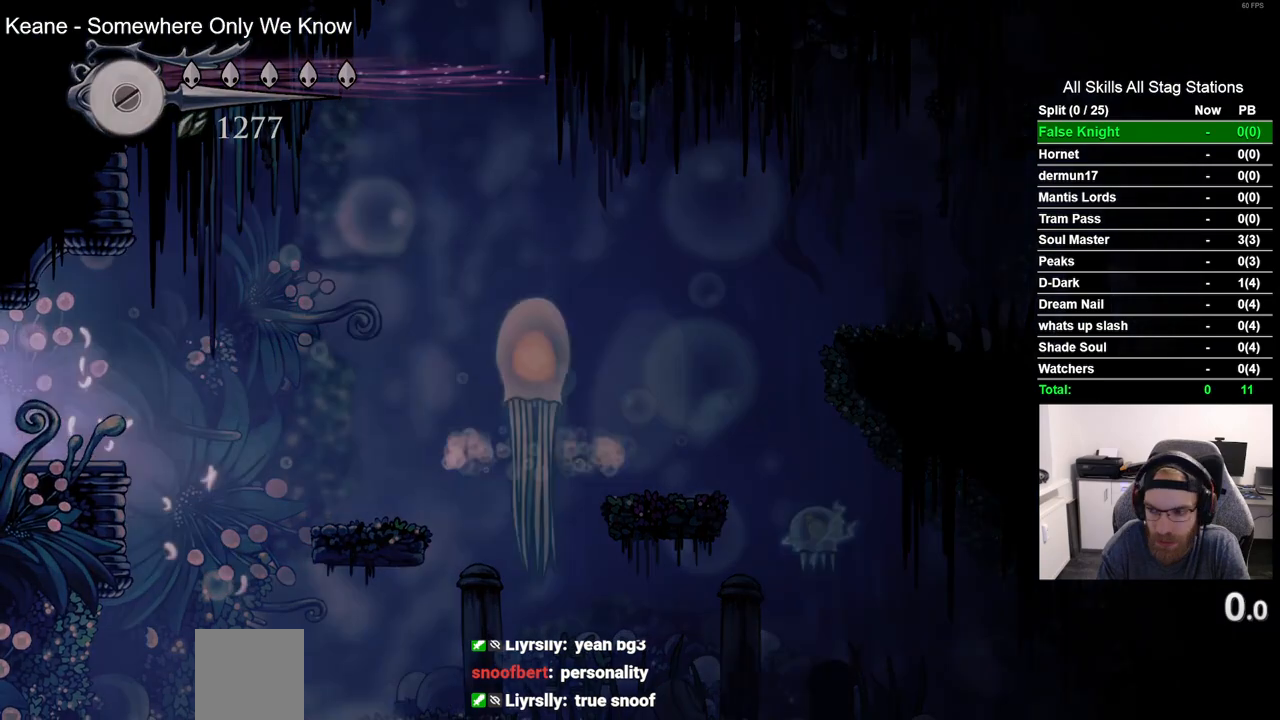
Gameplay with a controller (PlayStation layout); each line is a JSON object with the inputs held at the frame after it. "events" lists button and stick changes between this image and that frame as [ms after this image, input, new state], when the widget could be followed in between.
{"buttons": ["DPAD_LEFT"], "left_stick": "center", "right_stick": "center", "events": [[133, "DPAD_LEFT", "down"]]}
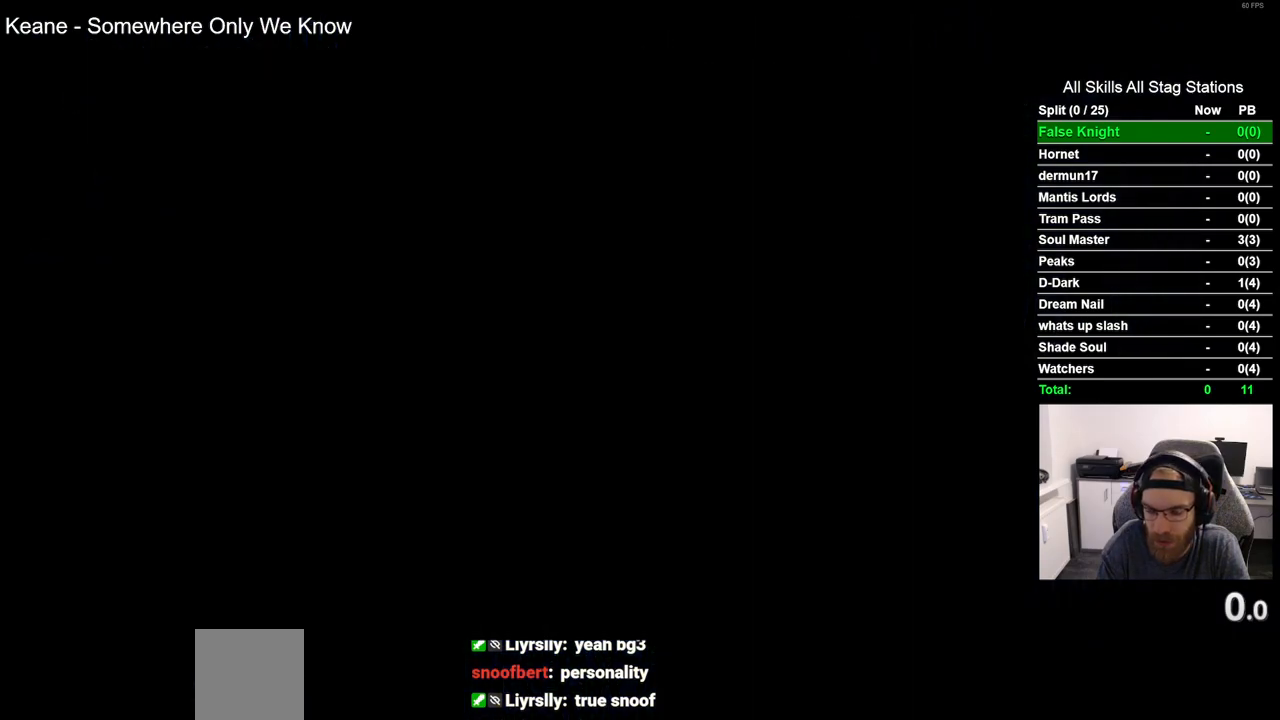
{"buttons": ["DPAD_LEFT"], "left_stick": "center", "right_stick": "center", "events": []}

****************

#### Your task:
Give back the whole listing exactly as it stands. Drop every picture.

#### Result of the task:
Gameplay with a controller (PlayStation layout); each line is a JSON object with the inputs held at the frame after it. "events" lists button and stick changes between this image and that frame as [ms after this image, input, new state], when the widget could be followed in between.
{"buttons": ["DPAD_LEFT"], "left_stick": "center", "right_stick": "center", "events": [[133, "DPAD_LEFT", "down"]]}
{"buttons": ["DPAD_LEFT"], "left_stick": "center", "right_stick": "center", "events": []}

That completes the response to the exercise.